Can you give us a preview of what’s current and/or forthcoming from your catalog, as well as what you’re hoping to publish in the future?
We’re totally proud of the books we’ve put out to date, and we’re super-excited at our newest chapbook, Everything Begins Somewhere, by Amanda Lou Doster, just released this July (reviewed in the Boston Globe here). And we’re delighted, excited, and intrigued to see how our next chapbook is shaping up: The Wild Language of Deer, by Susan Glass, tentatively scheduled to be out early next year. Along with the standard text, we expect to be incorporating Braille into her book. Since we have never done Braille before, her book will be a foray into the unknown. But we are not unnerved because master printer Ed Rayher has an uncanny ability to design and execute wildly imaginative books and to work with all kinds of alphabets, including the Cherokee alphabet which he recently recast for the first time since the 1800s. Next up after Susan Glass’s collection is Richard Wollman’s Changeable Gods, a series of love poems (which began as emails!), which poet Alfred Nicol said “is strikingly like that of Eugenio Montale…without his having been consciously influenced by the Italian poet.” Richard will be using his own art for the cover and design elements of the book.
We used to ask, “What about small/independent press publishing is particularly exciting to you right now?” We’re still interested in the answer to that, but we’re even more interested to know what you think needs to change.
The number of independent poetry publishers indicates to us this is a healthy cohort. Of course presses come and go, but the dedication and the infinite variety of expressions keep us hopeful. We would really like to see steeper discounts for small press advertising; when we’re budgeting for a press run of 250 or 350 books with quality production values, spending hundreds of dollars per ad for various publications is not an option for us.
How do you cope? There’s been a lot of conversation lately about charging reading fees, printing costs, rising book costs, who should pay for what, etc. Do you have any opinions on this, and would you be willing to share any insights about the numbers at Slate Roof Press?
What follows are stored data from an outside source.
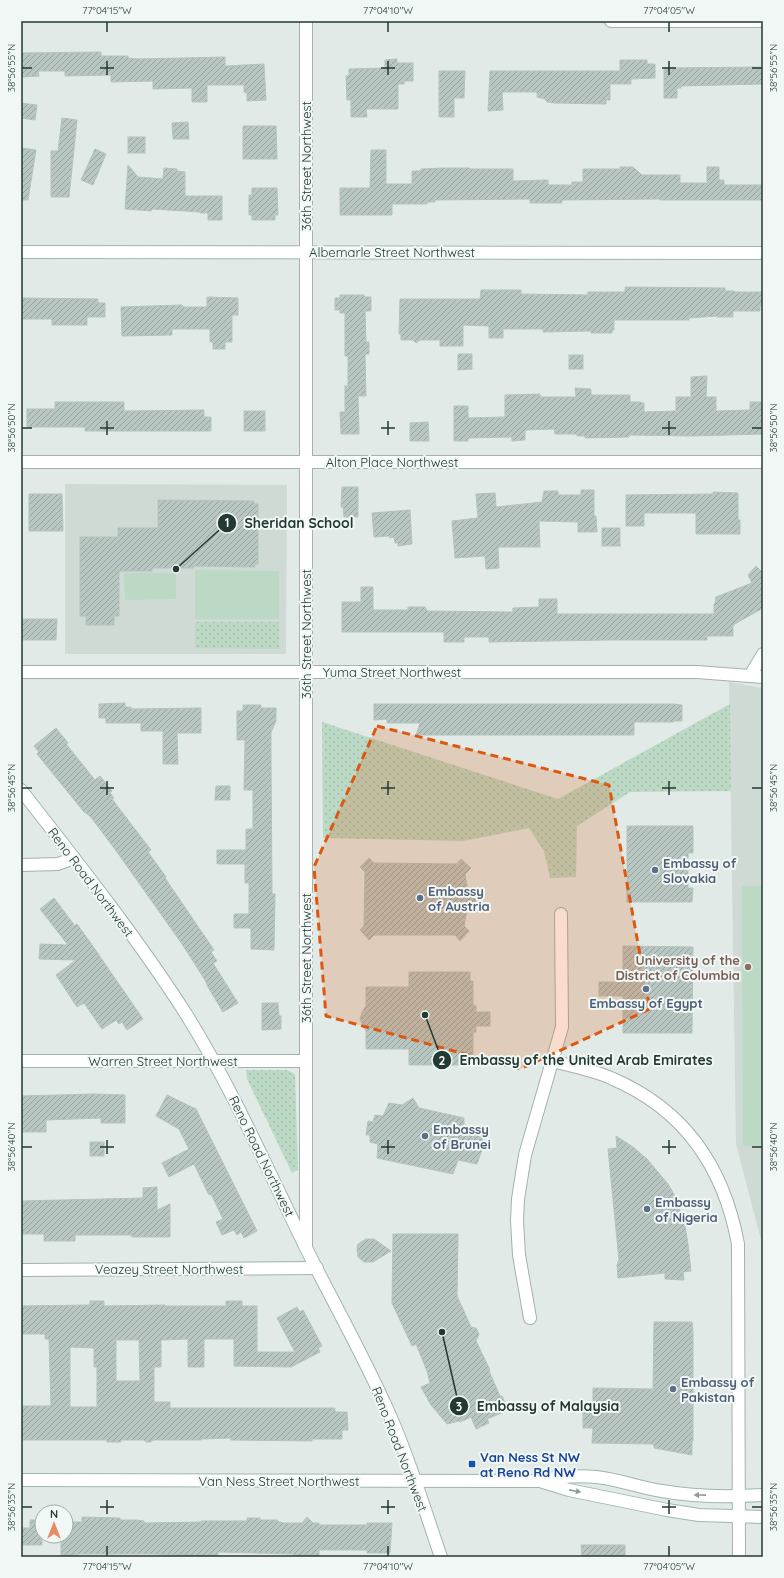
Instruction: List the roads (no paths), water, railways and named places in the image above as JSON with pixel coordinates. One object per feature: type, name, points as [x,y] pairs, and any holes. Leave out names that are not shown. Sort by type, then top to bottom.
[{"type":"street","name":"36th Street Northwest","points":[[306,21],[306,1247]]},
{"type":"street","points":[[611,21],[763,21]]},
{"type":"street","name":"Albemarle Street Northwest","points":[[21,252],[763,253]]},
{"type":"street","name":"Alton Place Northwest","points":[[21,462],[763,462]]},
{"type":"street","points":[[750,676],[763,654]]},
{"type":"street","name":"Yuma Street Northwest","points":[[21,672],[697,672],[763,677]]},
{"type":"street","name":"Reno Road Northwest","points":[[21,790],[133,936],[187,1016],[213,1061],[261,1152],[316,1268],[380,1393],[395,1428],[441,1557]]},
{"type":"street","points":[[21,865],[58,864],[74,858]]},
{"type":"street","points":[[530,1318],[519,1255],[518,1199],[525,1155],[562,1027],[561,914]]},
{"type":"street","name":"Warren Street Northwest","points":[[21,1061],[306,1060]]},
{"type":"street","points":[[552,1060],[601,1074],[618,1081],[666,1110],[684,1127],[700,1147],[711,1165],[725,1195],[732,1216],[738,1244],[739,1557]]},
{"type":"street","name":"Veazey Street Northwest","points":[[21,1270],[316,1268]]},
{"type":"street","name":"Van Ness Street Northwest","points":[[21,1480],[538,1481],[557,1477],[597,1477],[662,1491],[739,1496],[763,1495]]},
{"type":"street","name":"Van Ness Street Northwest","points":[[538,1481],[569,1490],[654,1508],[699,1515],[763,1517]]},
{"type":"place","name":"Sheridan School","points":[[176,569]]},
{"type":"place","name":"Embassy of Slovakia","points":[[655,870]]},
{"type":"place","name":"Embassy of Austria","points":[[420,898]]},
{"type":"place","name":"University of the District of Columbia","points":[[748,967]]},
{"type":"place","name":"Embassy of Egypt","points":[[646,989]]},
{"type":"place","name":"Embassy of the United Arab Emirates","points":[[425,1015]]},
{"type":"place","name":"Embassy of Brunei","points":[[425,1136]]},
{"type":"place","name":"Embassy of Nigeria","points":[[647,1209]]},
{"type":"place","name":"Embassy of Malaysia","points":[[442,1332]]},
{"type":"place","name":"Embassy of Pakistan","points":[[673,1389]]},
{"type":"place","name":"Van Ness St NW at Reno Rd NW","points":[[472,1464]]}]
Since we’re now in an open-ended future because of COVID, we’ve had to change our in-person meetings—once the glue that held our organization together—to Zoom. This has worked reasonably well in the short-term, but long-term may drive some changes for us, since what really distinguishes us from other presses is the physical book that can be held in your hand. (At the Washington, DC, AWP, someone came by our table to say that ours were the most beautiful books at the 800+ book fair.) So how do we illustrate this tangible quality through the intangible medium of the internet? We’re playing with numerous ideas on how to show online the intricacy and physicality of our books.
Money? We’re basically in hibernation: though our revenue stream has thinned out, we have no office or phone, so our only overhead is the website and Submittable contest site. A generous donor established our contest award, and we have kept a deliberately low reading fee (and considerable flexibility). Definitely we don’t feel the impact as profoundly as a performing arts group does—it must be heartbreaking for them. Amanda Lou Doster’s Everything Begins Somewhere was released in the middle of the pandemic, yet we are doing well with it through social media connections, even without a formal online launch. Perhaps one result of the pandemic is that people seek out the arts and poetry with more intensity than before—perhaps sheltering in place gives people time to sit with their inner lives more closely. People also seem to have an increased desire to help out and are buying books to support each other.